(Beginning of INPUT MATERIAL)
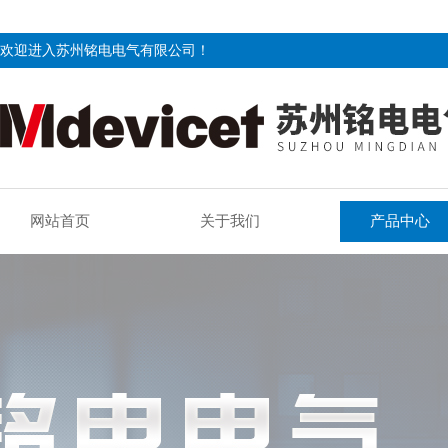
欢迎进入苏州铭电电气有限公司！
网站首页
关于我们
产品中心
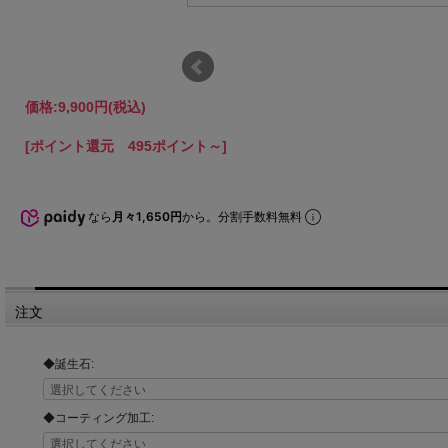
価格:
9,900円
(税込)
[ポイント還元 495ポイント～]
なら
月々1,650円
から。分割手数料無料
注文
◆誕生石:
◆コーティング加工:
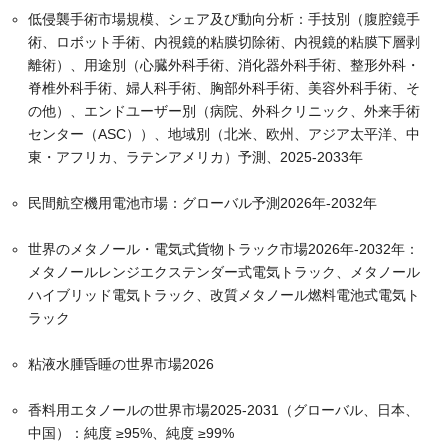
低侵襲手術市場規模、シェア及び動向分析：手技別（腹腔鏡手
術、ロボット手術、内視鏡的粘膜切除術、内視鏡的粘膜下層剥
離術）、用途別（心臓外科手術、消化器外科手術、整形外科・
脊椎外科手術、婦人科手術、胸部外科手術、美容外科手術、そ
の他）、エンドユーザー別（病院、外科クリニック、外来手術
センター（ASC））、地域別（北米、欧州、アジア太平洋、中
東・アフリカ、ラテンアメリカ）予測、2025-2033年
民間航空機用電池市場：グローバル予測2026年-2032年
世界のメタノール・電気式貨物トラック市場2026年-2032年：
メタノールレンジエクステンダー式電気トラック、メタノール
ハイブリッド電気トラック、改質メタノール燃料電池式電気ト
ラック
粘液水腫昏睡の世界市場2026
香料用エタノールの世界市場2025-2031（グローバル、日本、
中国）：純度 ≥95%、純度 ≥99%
(End of INPUT MATERIAL)
(Beginning of INPUT MATERIAL)
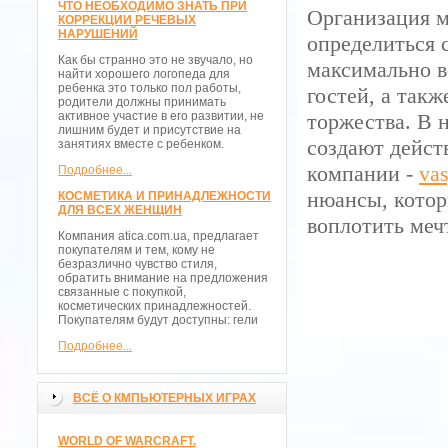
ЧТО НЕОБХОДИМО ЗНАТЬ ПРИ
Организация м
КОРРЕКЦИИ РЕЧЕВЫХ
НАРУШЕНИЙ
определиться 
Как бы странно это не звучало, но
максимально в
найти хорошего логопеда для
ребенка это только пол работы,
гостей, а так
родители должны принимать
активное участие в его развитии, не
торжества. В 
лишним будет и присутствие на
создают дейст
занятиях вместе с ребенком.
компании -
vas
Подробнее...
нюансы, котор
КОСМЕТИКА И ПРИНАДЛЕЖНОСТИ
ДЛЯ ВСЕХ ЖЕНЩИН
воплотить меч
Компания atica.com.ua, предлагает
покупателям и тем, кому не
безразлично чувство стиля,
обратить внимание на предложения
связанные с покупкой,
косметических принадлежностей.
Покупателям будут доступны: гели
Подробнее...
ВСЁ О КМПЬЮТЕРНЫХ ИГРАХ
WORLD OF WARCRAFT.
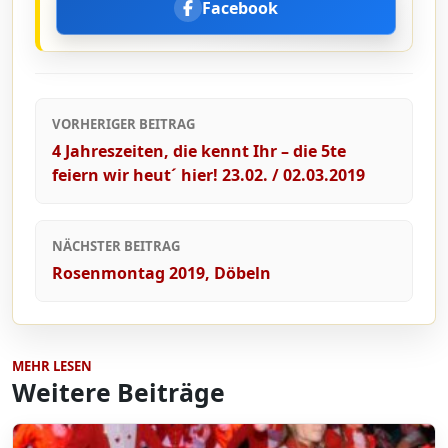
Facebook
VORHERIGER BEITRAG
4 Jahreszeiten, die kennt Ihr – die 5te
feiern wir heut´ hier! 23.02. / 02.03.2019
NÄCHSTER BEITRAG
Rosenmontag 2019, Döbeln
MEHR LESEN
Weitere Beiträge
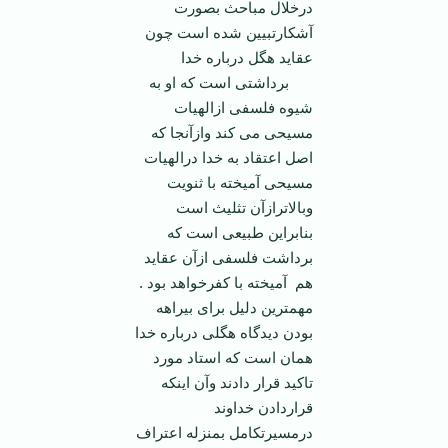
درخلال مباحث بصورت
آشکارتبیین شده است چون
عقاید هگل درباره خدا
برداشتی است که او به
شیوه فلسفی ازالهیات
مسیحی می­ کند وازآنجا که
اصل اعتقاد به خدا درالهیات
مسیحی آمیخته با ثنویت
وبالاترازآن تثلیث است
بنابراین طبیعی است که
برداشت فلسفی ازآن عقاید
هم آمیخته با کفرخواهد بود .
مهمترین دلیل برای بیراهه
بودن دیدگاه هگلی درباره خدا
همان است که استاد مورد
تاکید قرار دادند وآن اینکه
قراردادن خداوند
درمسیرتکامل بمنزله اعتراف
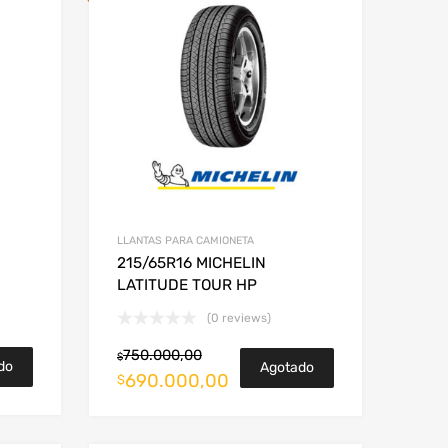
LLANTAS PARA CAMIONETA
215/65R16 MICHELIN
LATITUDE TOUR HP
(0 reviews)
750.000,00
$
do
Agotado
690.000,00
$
(End of INPUT MATERIAL)
--- WORK REQUEST ---
The stretch above running from the line with "ДЛЯ ВСЕХ ЖЕНЩИН" through the line with "VORHERIGER BEITRAG" is all you should copy, exactly, leaving out the pictures.

--- RESPONSE BELOW ---
ДЛЯ ВСЕХ ЖЕНЩИН
воплотить меч
Компания atica.com.ua, предлагает
покупателям и тем, кому не
безразлично чувство стиля,
обратить внимание на предложения
связанные с покупкой,
косметических принадлежностей.
Покупателям будут доступны: гели
Подробнее...
ВСЁ О КМПЬЮТЕРНЫХ ИГРАХ
WORLD OF WARCRAFT.
Facebook
VORHERIGER BEITRAG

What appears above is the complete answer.